Телефонный аппарат поближе. Давай, родной, выдавай информацию! Определитель номера и память входящих звонков – гениальное изобретение. Я стал нажимать на клавиши, выясняя, от кого поступали сюда звонки. Самый последний – в десять часов тридцать минут. Номер неизвестный, но, скорее всего, это я звонил из кафе. Минутой раньше я звонил с мобильного… А вот еще один входящий – в десять часов десять минут, но определитель его не распознал, на дисплее значатся одни прочерки. Может, это звонил Зинчук? Вот же негодяй! Похоже, мокрушник добрался до нее! Что он ей говорил? Угрожал? Или же пытался хитростью выманить из квартиры?
Я снова взглянул на листочек бумаги с вмятиной от шариковой ручки. Кажется, всё складывается. Зинчук позвонил Ирине и что-то сказал ей про Первую горбольницу. Может, солгал, что со мной стряслась какая-то беда. Ирина быстро собралась и поехала.
Я вскочил на ноги. Необыкновенно сильное волнение охватило меня. О-ё-ёй, не опоздал ли я? Не слишком ли я долго испытывал терпение Зинчука? Ирина, где ты? Что с тобой? Уже без всякой надежды услышать ее голос, я позвонил ей на мобильный. На этот раз оператор ответила, что «абонент недоступен». Это может означать, что телефон отключен, или у него разряжена батарея, или он испорчен, разбит вдребезги, расплющен под колесами…
Прочь, прочь дурные мысли!
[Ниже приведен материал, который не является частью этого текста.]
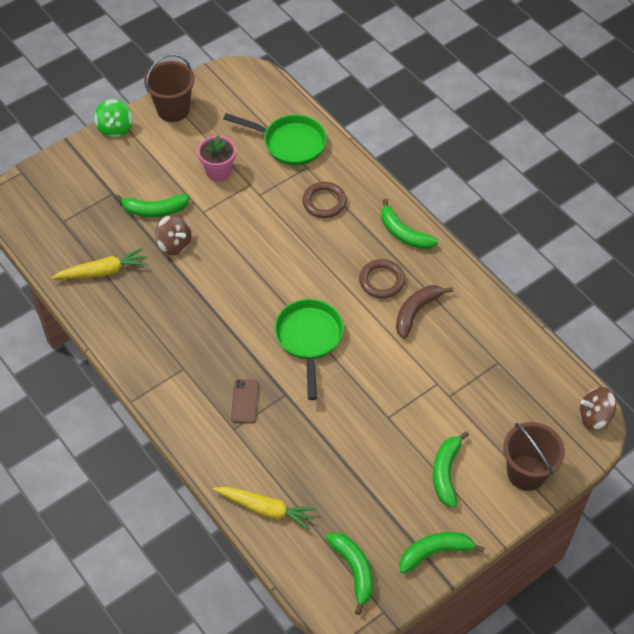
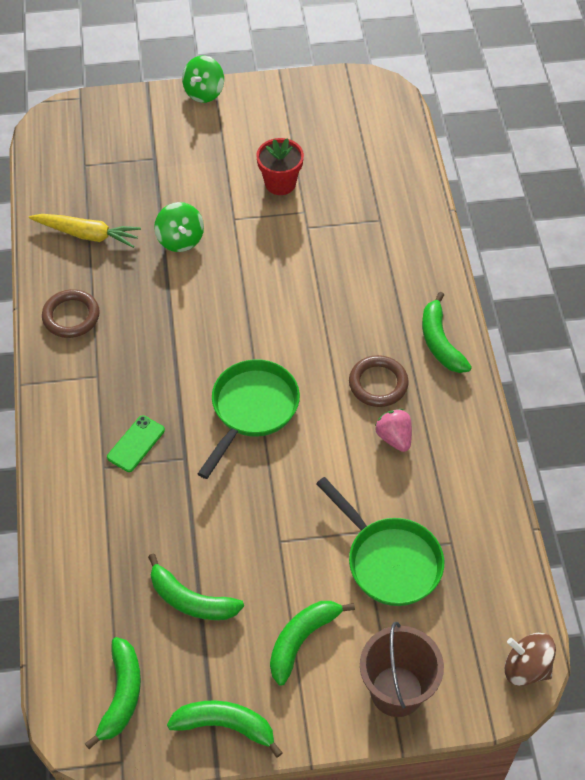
camera: 30 degrees right, 0 degrees up
green banana [115,194,190,217] -> green banana moved to [148,554,244,620]
brown bucket [144,54,195,122] -> none
brown spinning top [155,214,191,255] -> green spinning top [154,202,204,252]
pink flower pot [198,135,236,182] -> red flower pot [256,138,304,195]
yellow carrot [213,487,317,530] -> none
green pan [223,113,327,166] -> green pan moved to [316,477,444,606]
brown phone [231,379,259,424] -> green phone [107,415,165,472]
brown ring [302,182,347,218] -> brown ring moved to [42,289,100,338]
brown banana [396,285,453,339] -> pink strawberry [375,409,412,452]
Я глянул на часы. Одиннадцать десять. Прошел уже час, как Ирине позвонил Зинчук. Прошел уже целый час, как Ирина перешагнула грань, за которой властвовала беда.
– Справочная? – громко говорил я, нервно расхаживая с трубкой по комнате. – Дайте мне телефон Первой горбольницы!
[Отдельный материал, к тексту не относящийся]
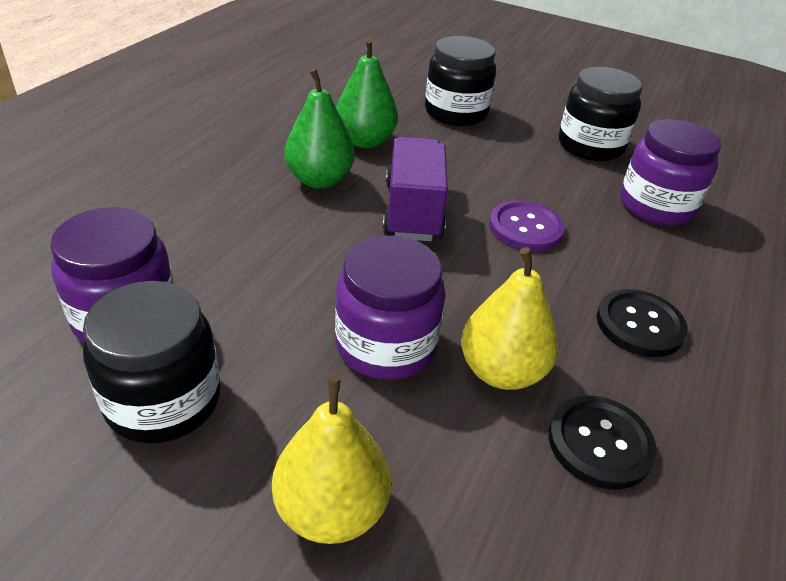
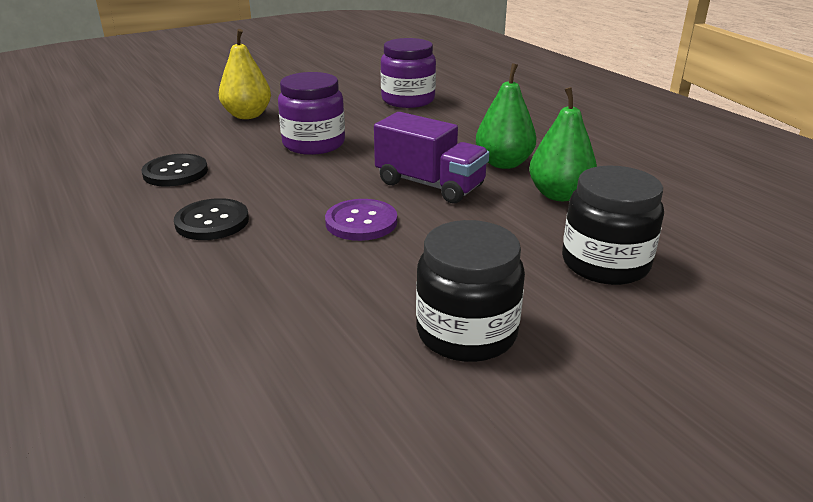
camera: 125 degrees right, 10 degrees down
black jar [83,281,220,443] -> none
yellow pear [461,247,558,390] -> none
purple jar [620,119,721,226] -> none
Четвертое отделение долго не отвечало. Ну, давай же, давай! – мысленно подгонял я то ли дежурную медсестру, которая отлучилась со своего поста, то ли врача из ординаторской. Наконец, кто-то ответил: старческий, немощный голос.
– Пожалуйста! – взмолился я. – Позовите кого-нибудь из двенадцатой палаты.
– Из какой?
– Из двенадцатой!
– Из пятой?
Господи, Господи! Вознагради его острым слухом и крепкими ногами хотя бы за счет моего здоровья!
– Из двенадцатой!! – рявкнул я с такой силой, что тонким мелодичным пением отозвались из бара хрустальные бокалы.
– Из двенадцатой! – протянул старичок. – А где ж у нас двенадцатая?.. Да нет у нас такой. У нас всего десять палат в отделении, молодой человек. Хотите, из десятой позову кого-нибудь?
Я кинул трубку в гнездо и схватился за голову. Худшие опасения сбылись. Гнус Зинчук выманил Ирину из дома. Наверняка он перехватил ее где-то на полпути к больнице… Я принялся набирать номер его мобильника. Пусть ставит мне любые условия! Пусть заставит меня жрать гвозди, битое стекло и пить бензин. Я априори согласен на всё, лишь бы он оставил Ирину в покое… Но – проклятье! «Абонент заблокирован». Исчез Зинчук. Спрятался. Зарылся в землю на недосягаемую глубину!
Кто-то позвонил в дверь. Мое сердце встрепенулось с робкой надеждой, и я кинулся в прихожую. Может, это она. Из магазина. С увесистыми пакетами. Нахмурится, увидев меня, скажет, что в гости меня не ждала, и что негоже без спросу шарить по ее квартире. Я возьму из ее рук пакеты. Она скинет туфли, босиком пройдет на кухню, устало опустится на плетеный стульчик и станет выкладывать продукты на стол. Зеленый салат, ветчину, сыр, хлебную нарезку для тостера. Мы будем молчать, и слезы выступят у меня на глазах, и оттого будет казаться, что я смотрю на Ирину через запотевшие очки…
Я распахнул дверь. На пороге стоял сосед.